Finance professor Jeremy Siegel predicts that the Dow Jones industrial average will surge to 24,000 by the end of this year if President Donald Trump and the Republicans on Capitol Hill can somehow enact corporate tax reform.
"I would love to see personal tax reform and lower those personal rates but what I think what is more probable and what I think Congress should attack first is corporate tax reform," the finance professor at the University of Pennsylvania's Wharton School told CNBC a day after the Dow closed above 22,000 for the first time ever.
In late trading Thursday, the Dow rose marginally and was on track for a record high close, Reuters reported. At 2:14 pm ET, the Dow Jones Industrial Average was up 0.07 percent at 22,032.38, which would be a record high close.
Siegel said the Dow could get "another thousand" points out of strong earnings alone.
"What the stock market cares about is interest rates and earnings. And both of them are doing well," Siegel said.
The Dow has gained more than 20 percent since the election as of Wednesday's close; the S&P has risen over 15 percent; and the Nasdaq has climbed more than 22 percent, according to CNBC.
Experts agree that Wall Street has shrugged off a recent failure by a Republican-controlled Congress to overhaul healthcare as well as doubts about how easily Trump will be able to fulfill promises to cut taxes and increase infrastructure spending.
"There was a time earlier this year that the market was politically driven. I think the market is just numb to it at this point,” Matthew Peterson, Chief Wealth Strategist for LPL Financial at Charlotte, North Carolina, explained to Reuters.
Siegel, a longtime stock bull, predicted on CNBC in February that Dow 22,000 was "on the horizon." The index was trading around 20,504 at the time, CNBC reported.
"The market is going up on the Republican agenda. It's not going up on the Trump agenda," Siegel said. "The only thing about Trump is he's not going to veto the legislation that Congress has. And that's a positive," he said.
Siegel said the "fiasco" with the Senate Republicans' healthcare bill makes Congress more determined to get something done with tax reform.
"What they thought is that they're going to get a trillion dollars from the health-care reform. Of course that was pie in the sky," he said.
Trump took to Twitter to trumpet his success in delivering an economy that just witnessed the blue-chip Dow Jones Industrial Average close above the 22,000 mark for the first time.
The Dow eclipsed 22,000 for the first time Wednesday, part of an 11 percent increase thus far in 2017.
Trump himself claimed credit for the surge, noting on Twitter Tuesday that the Dow stood only at 18,000 points around Election Day and crowing Wednesday that "we have a lot of things happening that are really great."
But leading analysts attribute the market's latest push higher primarily to strong results from blue-chip companies, most recently Apple, by far the biggest gainer in the Dow Wednesday rising 4.7 percent, AFP reported.
The more than eight-year-old bull market in U.S. stocks got a second wind after last year's election of Trump as U.S. president, on expectations that his business-friendly policies including tax cuts and deregulation would boost corporate gains and economic growth.
Meanwhile on Wall Street, investor fears about the sustainability of the gains took the shine off the round number Dow milestone because some technical indicators were flashing warning signs, Reuters reported.
"The market gain has been built on a narrow group of issues. That typically is not indicative of great health," said Mark Luschini, chief investment strategist at Janney Montgomery Scott in Philadelphia. "I would not be shocked ... if we saw a pullback."
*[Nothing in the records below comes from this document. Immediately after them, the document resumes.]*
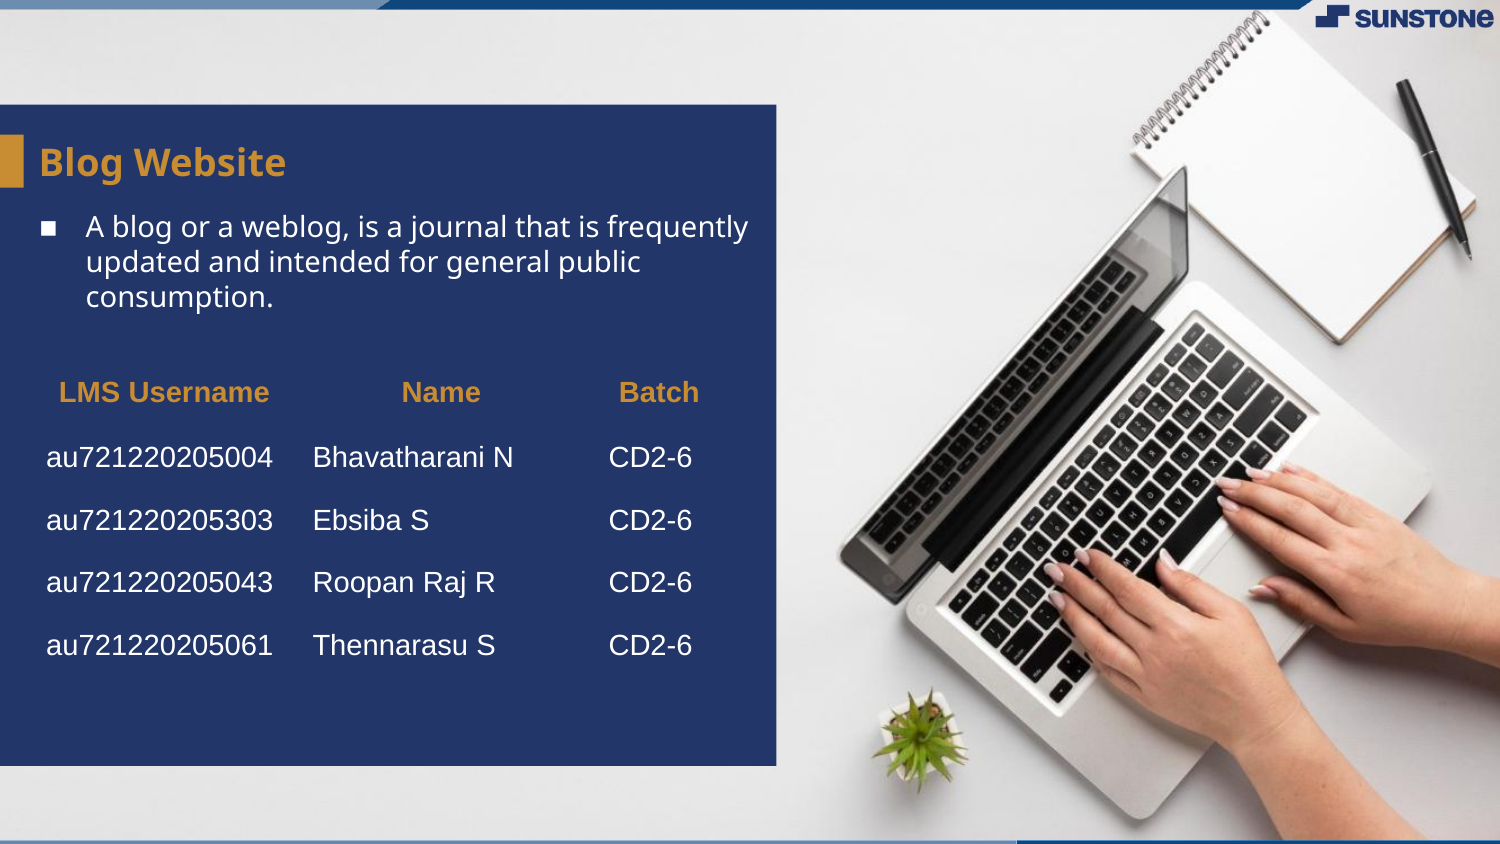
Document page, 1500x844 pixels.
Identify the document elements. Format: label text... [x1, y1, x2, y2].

table_header Batch [594, 361, 733, 426]
table_cell Thennarasu S [297, 614, 594, 677]
table_cell CD2-6 [594, 551, 733, 614]
table_cell CD2-6 [594, 614, 733, 677]
table_cell au721220205043 [31, 551, 297, 614]
table_cell au721220205004 [31, 426, 297, 489]
table_cell CD2-6 [594, 489, 733, 551]
table_cell au721220205303 [31, 489, 297, 551]
table_cell Roopan Raj R [297, 551, 594, 614]
title Blog Website [23, 132, 585, 190]
table_cell Ebsiba S [297, 489, 594, 551]
table_header Name [297, 361, 594, 426]
table_cell au721220205061 [31, 614, 297, 677]
picture [0, 0, 1500, 844]
table_cell Bhavatharani N [297, 426, 594, 489]
list A blog or a weblog, is a journal that is frequently updated and intended for general public consumption. [23, 200, 770, 699]
table_header LMS Username [31, 361, 297, 426]
table_cell CD2-6 [594, 426, 733, 489]
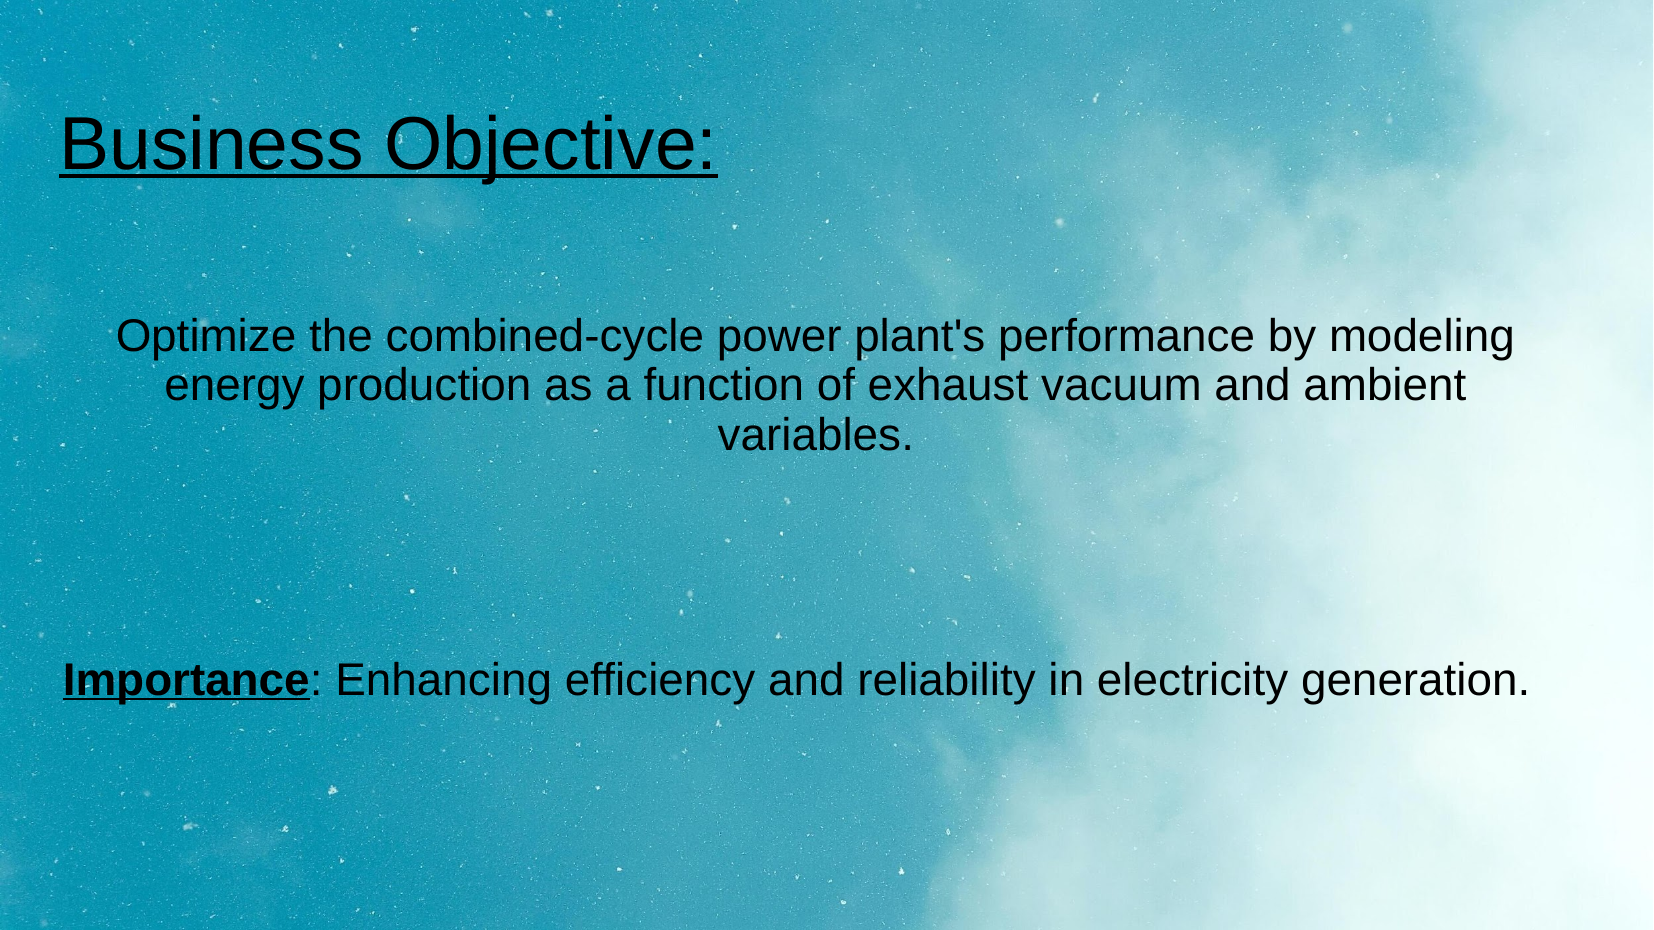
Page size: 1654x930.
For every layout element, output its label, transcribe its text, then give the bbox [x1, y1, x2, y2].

title Business Objective: [0, 0, 1122, 350]
picture [0, 0, 1654, 930]
text_box Importance: Enhancing efficiency and reliability in electricity generation. [58, 527, 1536, 827]
subtitle Optimize the combined-cycle power plant's performance by modeling energy production as a function of exhaust vacuum and ambient variables. [59, 236, 1536, 527]
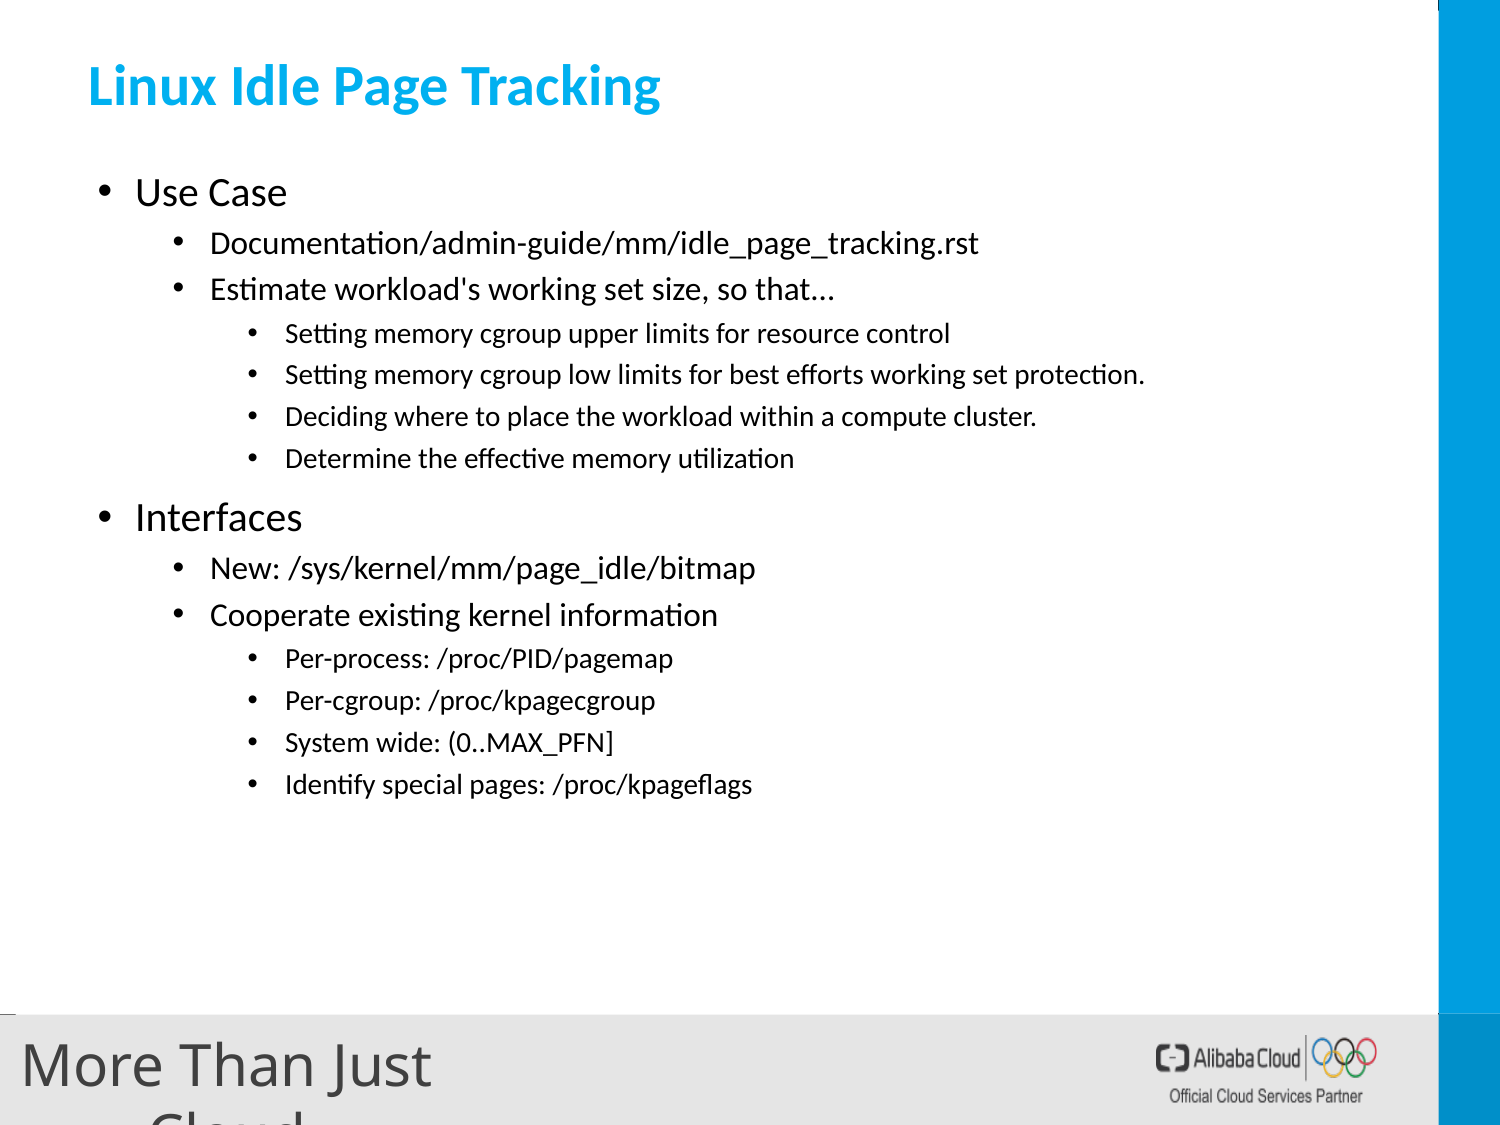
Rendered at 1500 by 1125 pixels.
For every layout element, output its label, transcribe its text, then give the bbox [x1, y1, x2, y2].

And with the Dow industrials at a record high, Dow theory suggests that the Dow Transportation Average index should also hit a record in order to confirm the market's march higher. But that index trails the Dow industrials' year-to-date performance by almost 10 percentage points and is nearly 6 percent below its own July 14 record high.
Naeem Aslam, chief market analyst at Think Markets in London, said the Dow milestone was "a remarkable thing for investors ... but at the same time, this could also be a trap if the momentum does not follow."
But tax cuts and other parts of the Trump agenda have not materialized, leaving earnings growth as the real engine of the market.
"Earnings growth allows the market to be patient about Washington. It allows the market to be patient about fiscal reform," said Steven Chiavarone, portfolio manager at Federated Investors in New York, who said they would "be buyers on any weakness."
Fundamentals remain strong. With 350 of 500 companies' reports in, the S&P 500 index is on track to post back-to-back double-digit quarterly earnings growth for the first time in almost six years.
Still, the market is expensive by historical standards. Investors are paying $18 for every $1 in expected S&P 500 earnings over the next 12 months, near the highest since 2004 and above the long-term price-to-earnings average multiple of 15.
"The market isn't without issues as it relates to valuations which are full if not somewhat expensive," said Mark Luschini, chief investment strategist at Janney Montgomery Scott in Philadelphia. He expects the Dow to go beyond 22,000, however.
(Newsmax wires services the Associated Press, Bloomberg and Reuters contributed to this report).